I’m trying to run a suite that has previously worked for me… using ERA5 as the driving model over the Antarctic coast line (I run twice - once un-rotated grid to generate ERA5 files, then rotated grid for the model runs).
The nci_era5grib runs for about 50 mins now and then crashes with no helpful error message (to me at least).
Hi @sonyafiddes. Thanks for letting us know. There is an issue with CDO in the current conda/analysis3 environment (Error using '-t ecmwf' - CDO - Project Management Service). Unfortunately this was only discovered after the environment became stable. It was resolved in the unstable environment yesterday. There is some other issue with the newer analysis envs and the underlying era5grib package.
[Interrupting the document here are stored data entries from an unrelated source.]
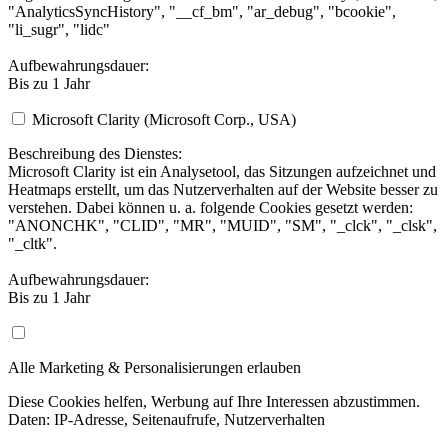
"AnalyticsSyncHistory", "__cf_bm", "ar_debug", "bcookie",
"li_sugr", "lidc"
Aufbewahrungsdauer:
Bis zu 1 Jahr
Microsoft Clarity (Microsoft Corp., USA)
Beschreibung des Dienstes:
Microsoft Clarity ist ein Analysetool, das Sitzungen aufzeichnet und
Heatmaps erstellt, um das Nutzerverhalten auf der Website besser zu
verstehen. Dabei können u. a. folgende Cookies gesetzt werden:
"ANONCHK", "CLID", "MR", "MUID", "SM", "_clck", "_clsk",
"_cltk".
Aufbewahrungsdauer:
Bis zu 1 Jahr
Alle Marketing & Personalisierungen erlauben
Diese Cookies helfen, Werbung auf Ihre Interessen abzustimmen.
Daten: IP-Adresse, Seitenaufrufe, Nutzerverhalten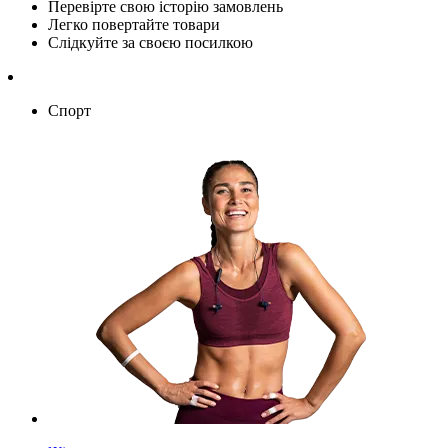
Перевірте свою історію замовлень
Легко повертайте товари
Слідкуйте за своєю посилкою
Спорт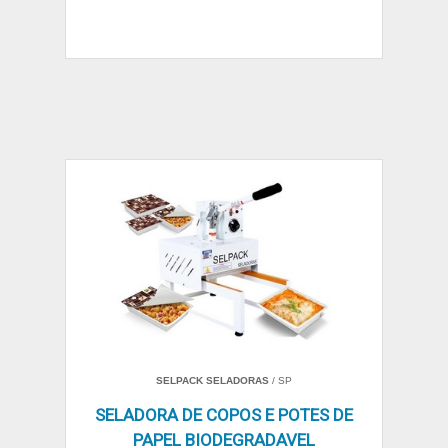
SELPACK SELADORAS
/ SP
SELADORA DE COPOS E POTES DE
PAPEL BIODEGRADAVEL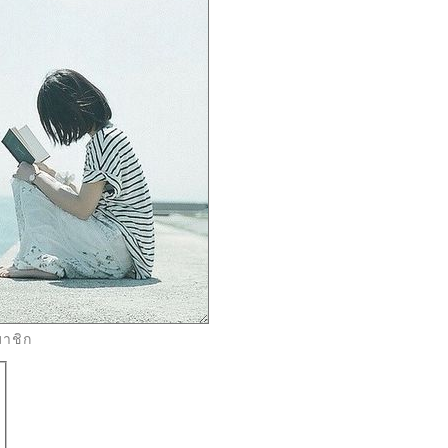
มาชิก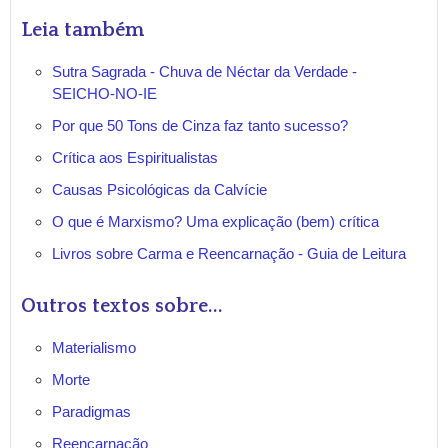
Leia também
Sutra Sagrada - Chuva de Néctar da Verdade -
SEICHO-NO-IE
Por que 50 Tons de Cinza faz tanto sucesso?
Crítica aos Espiritualistas
Causas Psicológicas da Calvície
O que é Marxismo? Uma explicação (bem) crítica
Livros sobre Carma e Reencarnação - Guia de Leitura
Outros textos sobre...
Materialismo
Morte
Paradigmas
Reencarnação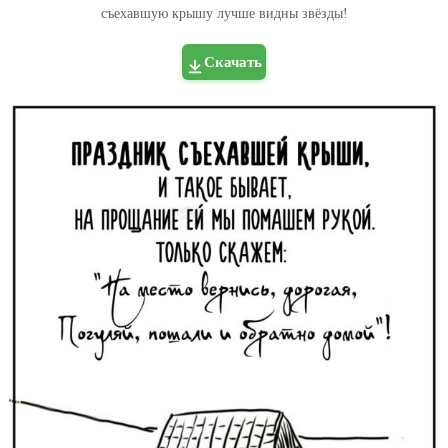
съехавшую крышу лучше видны звёзды!
Скачать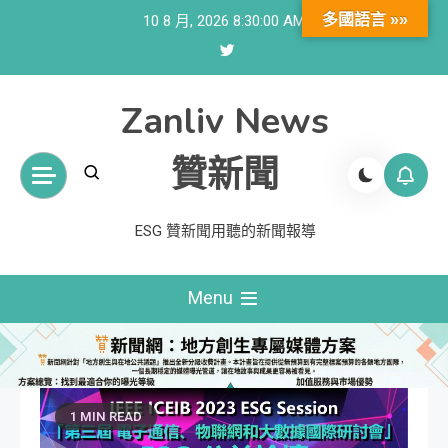
Skip
多國語言 »»
10 8 月, 2026
8:30:01 AM
to
content
Zanliv News
贊新聞
ESG 贊新聞用聽的新聞報導
Menu
1 MIN READ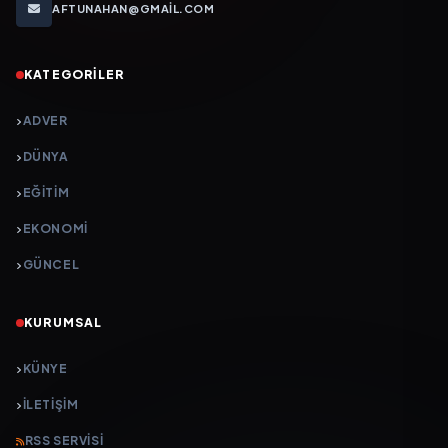
AFTUNAHAN@GMAIL.COM
KATEGORILER
ADVER
DÜNYA
EĞİTİM
EKONOMİ
GÜNCEL
KURUMSAL
KÜNYE
İLETIŞIM
RSS SERVISI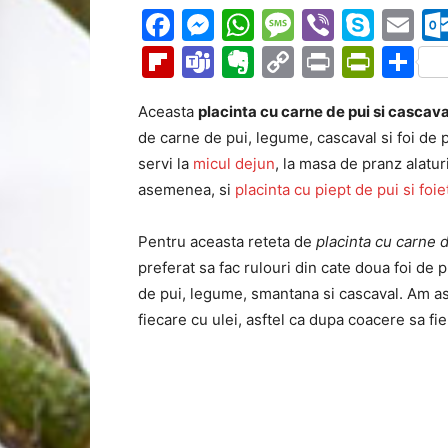
Facebook
Messenger
WhatsApp
Message
Viber
Sky
Em
Flipboard
Teams
Evernote
Copy
Print
Prin
Pa
Link
Aceasta
placinta cu carne de pui si cascav
de carne de pui, legume, cascaval si foi de 
servi la
micul dejun
, la masa de pranz alatur
asemenea, si
placinta cu piept de pui si foie
Pentru aceasta reteta de
placinta cu carne 
preferat sa fac rulouri din cate doua foi de
de pui, legume, smantana si cascaval. Am ase
fiecare cu ulei, asftel ca dupa coacere sa fi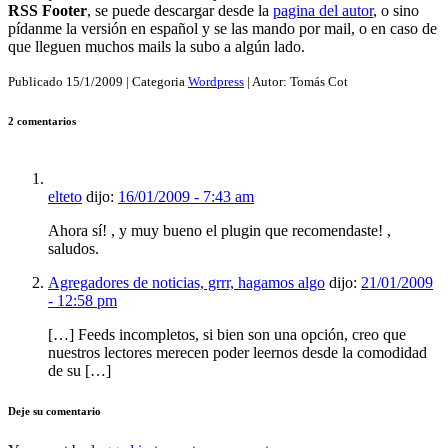
RSS Footer
, se puede descargar desde la
pagina del autor
, o sino
pídanme la versión en español y se las mando por mail, o en caso de
que lleguen muchos mails la subo a algún lado.
Publicado
15/1/2009
| Categoria
Wordpress
| Autor:
Tomás Cot
2 comentarios
elteto
dijo:
16/01/2009 - 7:43 am
Ahora sí! , y muy bueno el plugin que recomendaste! ,
saludos.
Agregadores de noticias, grrr, hagamos algo
dijo:
21/01/2009
- 12:58 pm
[…] Feeds incompletos, si bien son una opción, creo que
nuestros lectores merecen poder leernos desde la comodidad
de su […]
Deje su comentario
Switching back to analysis3/23.01 resolves the issue for now. @Paola-CMS is looking at refactoring era5grib package, which should clear up this issue as well as the cdo dependence.
Thank @Scott and @dale.roberts, I’ve changed the app/nci_era5grib/rose-app.conf file to now module load conda/analysis3-23.01, but it’s still not producing any grib files (its been running for about 20mins and nothing - it should only take a few mins each file…) - have I missed something?
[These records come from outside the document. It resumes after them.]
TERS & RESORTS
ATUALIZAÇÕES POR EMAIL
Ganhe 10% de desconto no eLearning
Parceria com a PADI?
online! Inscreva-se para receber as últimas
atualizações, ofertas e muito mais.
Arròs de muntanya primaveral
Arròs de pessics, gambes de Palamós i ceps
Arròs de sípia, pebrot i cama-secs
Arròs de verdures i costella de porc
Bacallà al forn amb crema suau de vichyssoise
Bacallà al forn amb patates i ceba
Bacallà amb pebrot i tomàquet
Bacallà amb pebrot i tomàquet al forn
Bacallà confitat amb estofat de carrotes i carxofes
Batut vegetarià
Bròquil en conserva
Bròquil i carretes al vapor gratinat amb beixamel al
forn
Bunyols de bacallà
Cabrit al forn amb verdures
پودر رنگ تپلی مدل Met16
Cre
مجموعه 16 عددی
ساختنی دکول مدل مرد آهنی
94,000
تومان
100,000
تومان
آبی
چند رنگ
I also changed the site/nci-gadi/suite-adds.rc to use module load conda/analysis3/23.01 too…
Hi @sonyafiddes. I’ve noticed when using nci_era5grib that the runtime can be quite variable. I think the main cause of this is that a) era5grib writes the dataset as netCDF to $TMPDIR in order to have cdo convert it to grib format and b) cylc overrides $TMPDIR such that these temporary netCDF files end up on /scratch or /g/data. I’ve found that if I reset TMPDIR to $PBS_JOBFS in the tasks’s [[[environment]]] section, the runtime is much more consistent.
I’ve set TMPDIR=$PBS_JOBFS under # TASK RUNTIME ENVIRONMENT: in the job file (I then just qsub it manually), but it still only created two grib files in two hours. Have I done something wrong here? Or is there another way to speed this up?
Hi @sonyafiddes. At this stage the only thing that comes to mind is the interpreter line in app/nci_era5grib/bin/nci_era5grib.py. If the first line of nci_era5grib.py looks something like this:
No worries. Yeah, we’re aware its an issue in everything after 23.04. I think its a dask problem based on the logging I can see when the job runs. Hard to tell though. We’ll keep working on it, being stuck on analysis3-23.01 isn’t sustainable in the long run.